Merge Stage yeilding 'holes' in the output data

Bill_G · Post by **Bill_G** » Wed May 31, 2006 11:15 am

We had an unusual problem with the output from a Merge stage where the records would have blank values for columns - arbitrarily. It looked as if Round Robin partitioning had been selected. We have the Partitioning set to Auto for all of the input links when the behavior is observed.

To give some perspective, we are using a transformer to split a data flow into 10 or more links, a lookup is executed on each data flow in parallel (some sparse, some normal) then the data is merged back together through a merge stage. When we notice the holes in the data, we strategically placed sequential files prior to the merge to ensure the lookups were indeed finding matches and compared the data to the output table on the other side of the Merge (where the 'holes' or blank columns were found).

We experiemented, and found the setting the partitioning on the input links to the Merge Stage to 'Entire' yeilded the correct result. According to the PX Guide:

The following partitioning methods are available:
&#56256;&#56452; (Auto). DataStage attempts to work out the best partitioning
method depending on execution modes of current and preceding
stages and how many nodes are specified in the Configuration
file. This is the default collection method for the Merge stage.
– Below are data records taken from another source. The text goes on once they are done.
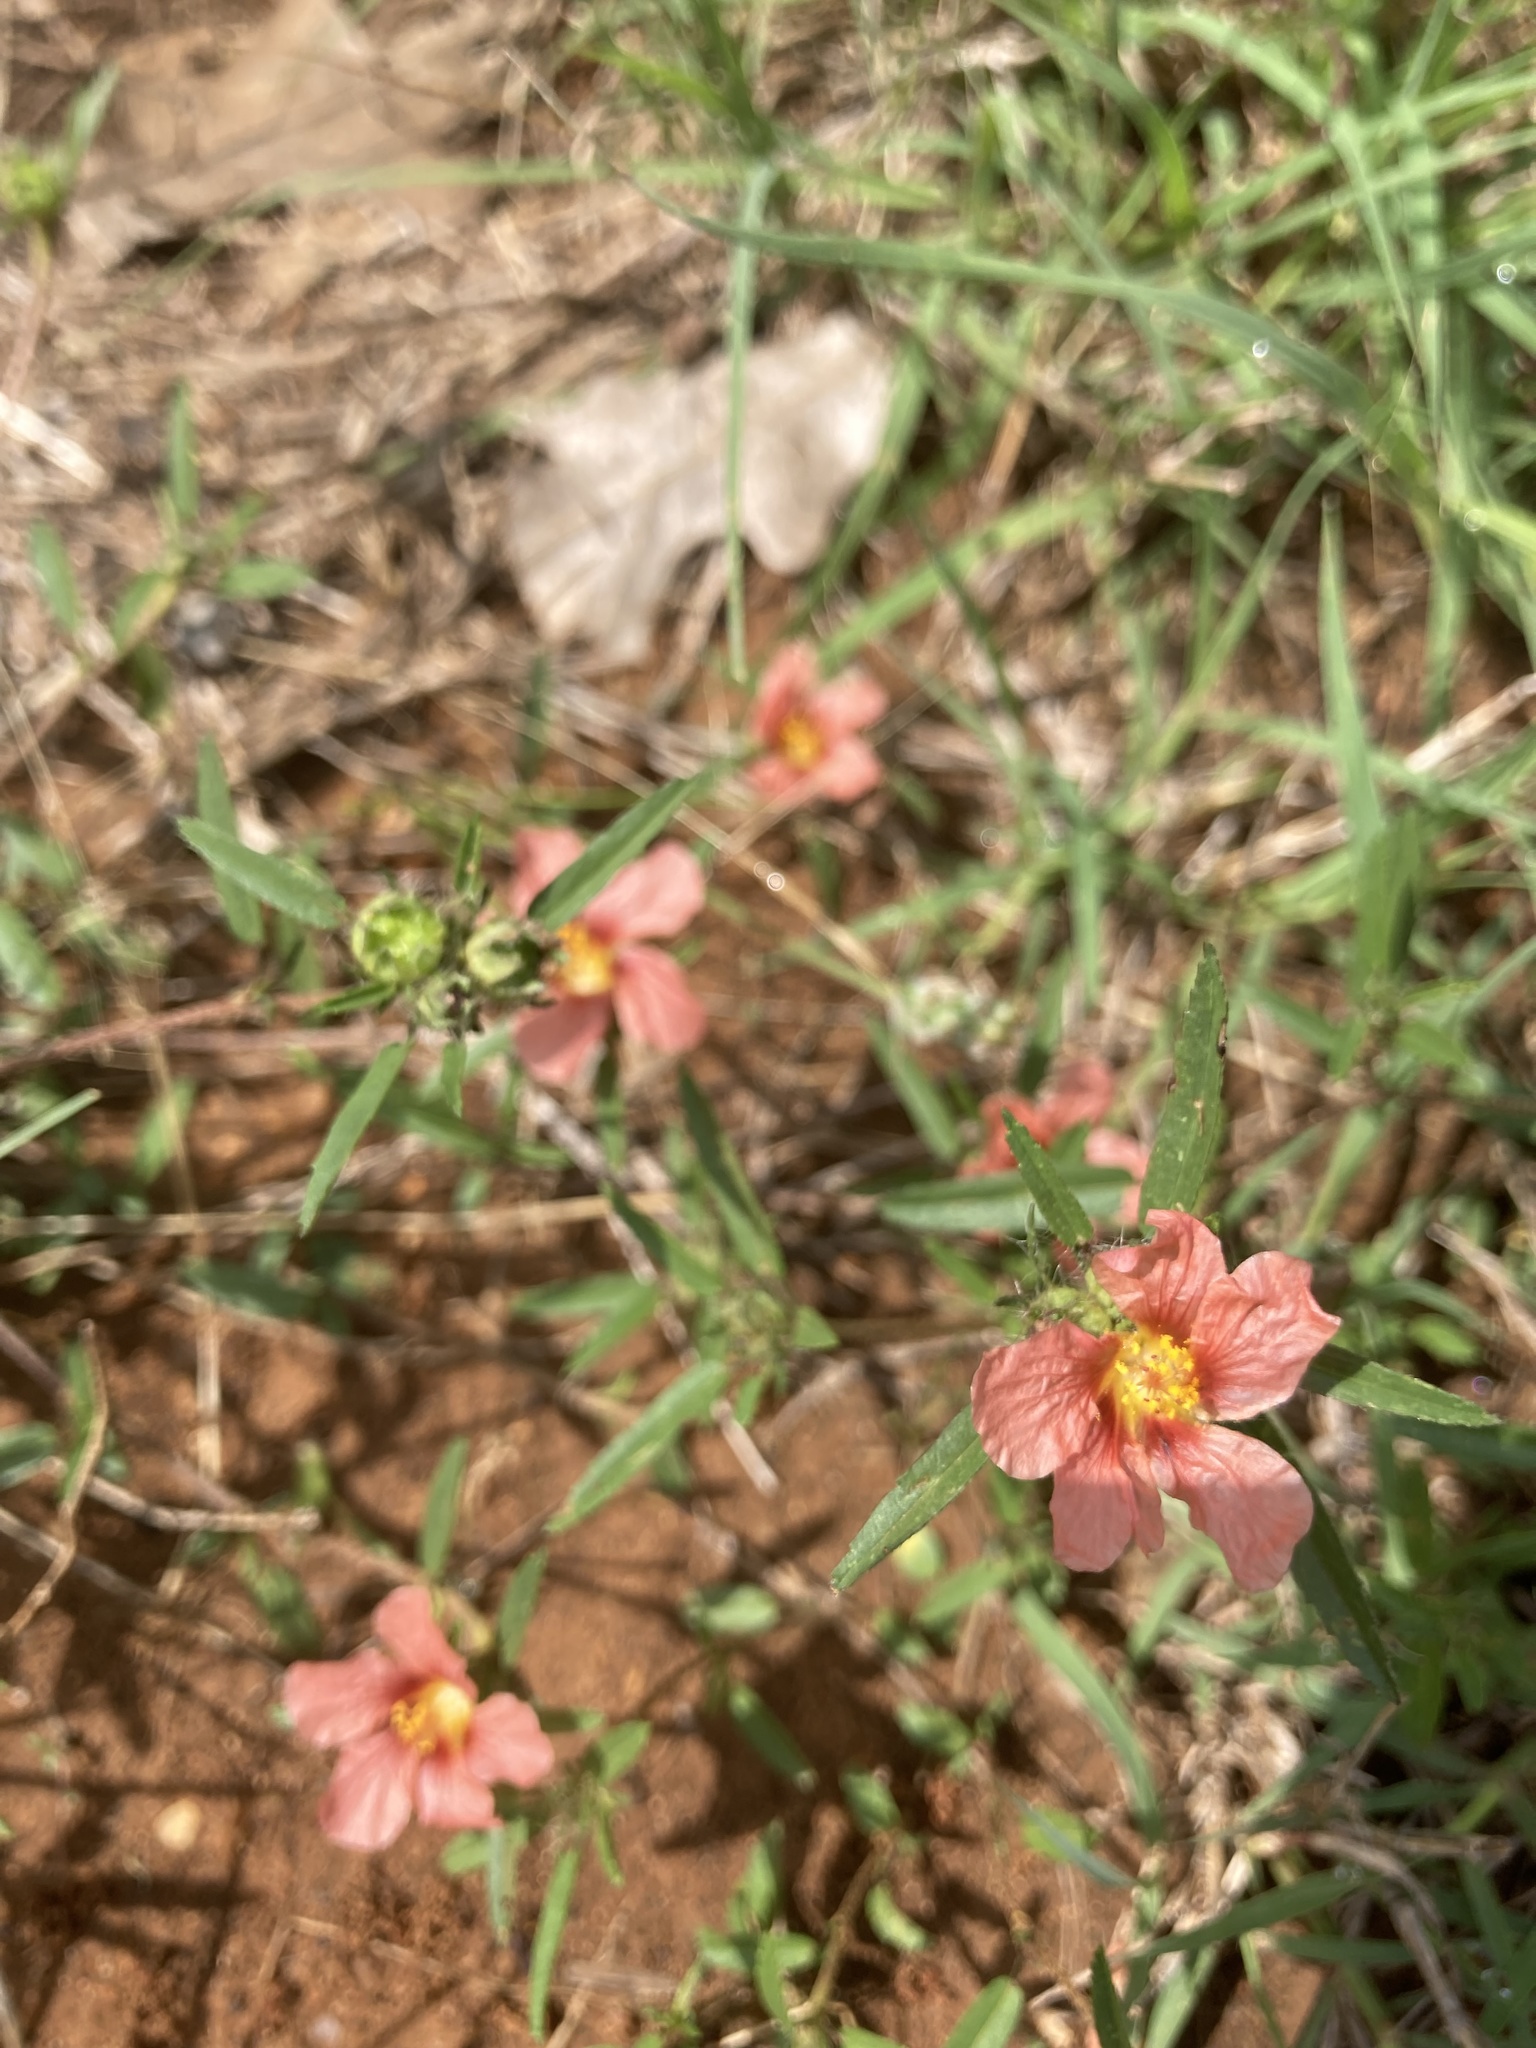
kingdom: Plantae
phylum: Tracheophyta
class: Magnoliopsida
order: Malvales
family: Malvaceae
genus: Sida
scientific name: Sida ciliaris
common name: Bracted fanpetals
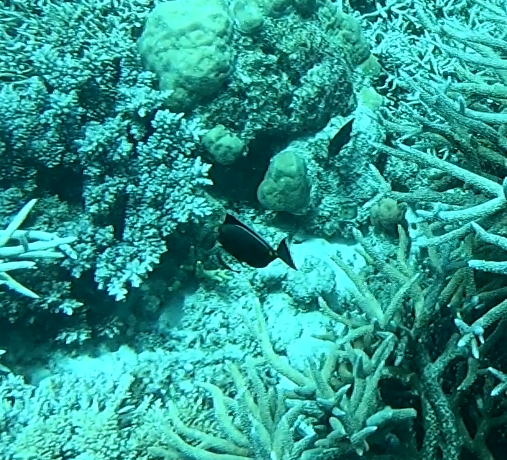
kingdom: Animalia
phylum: Chordata
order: Perciformes
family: Acanthuridae
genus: Naso
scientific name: Naso lituratus
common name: Orangespine unicornfish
Can anyone recommend best practices for partitioning with keyed input to a merge? Has anyone run into this same issue?

Thanks!

ray.wurlod · Post by **ray.wurlod** » Wed May 31, 2006 3:15 pm

Merge is a "master and updates" model. Would a Funnel stage fuflil your requirement more exactly?

Bill_G · Post by **Bill_G** » Wed May 31, 2006 3:48 pm

Ray,

First, Thanks for the idea.

I'll give it a try, at first glance, I don't see why it wouldn't work. To reiterate the process, we are breaking a record into muliple parts, executing lookups in parallel on each link, then bringing the data back together along with the new columns gained in the lookup into a single link.

The Merge seemed to work with Input Partitioning set to Entire, but I wonder if the Sorted Funnel will use less resources.

Bill

ray.wurlod · Post by **ray.wurlod** » Wed May 31, 2006 3:53 pm

Entire guarantees that all records will exist on each partition, so all valid lookups will work. If you use any other partitioning algorithm with the Lookup, Merge or Join stages you must make sure that the Data Sets are identically (sorted and) partitioned on the lookup key columns.

Bill_G · Post by **Bill_G** » Wed May 31, 2006 3:58 pm

So if I had 20 input links to the Merge (one for each lookup and one for the master flow) and set them all to Auto, it is possible that DS would calculate the partitioning strategy for one of the links differently than the other 19 and cause the data to have missing values for columns on the record. Correct?

ray.wurlod · Post by **ray.wurlod** » Wed May 31, 2006 6:20 pm

Correct, if you had partitioned the data feeding the update links differently when creating them. Do you check what partitioning has been used?

Bill_G · Post by **Bill_G** » Wed May 31, 2006 7:37 pm

We set partitioning on all of the links to 'Auto'. Can I see the method DS chooses to use when using this setting?

kumar_s · Post by **kumar_s** » Wed May 31, 2006 10:03 pm

Yes you can check in DUMP SCORE. But if select the hash partition on the key on which you merge to the all of the links it should work. By selecting Auto it is not gaurented the right partition is selected. You can find some complaints in some earliar versions. And in most cases Roundrobin wont help you in finding the right same key at the various nodes of the Maset and Updates. And hence it is not the appropriate partition for this stage.

ray.wurlod · Post by **ray.wurlod** » Wed May 31, 2006 10:33 pm

You have to enable APT_DUMP_SCORE environment variable.
Hint: make it a job parameter, then you can choose whether or not to use on any particular job run.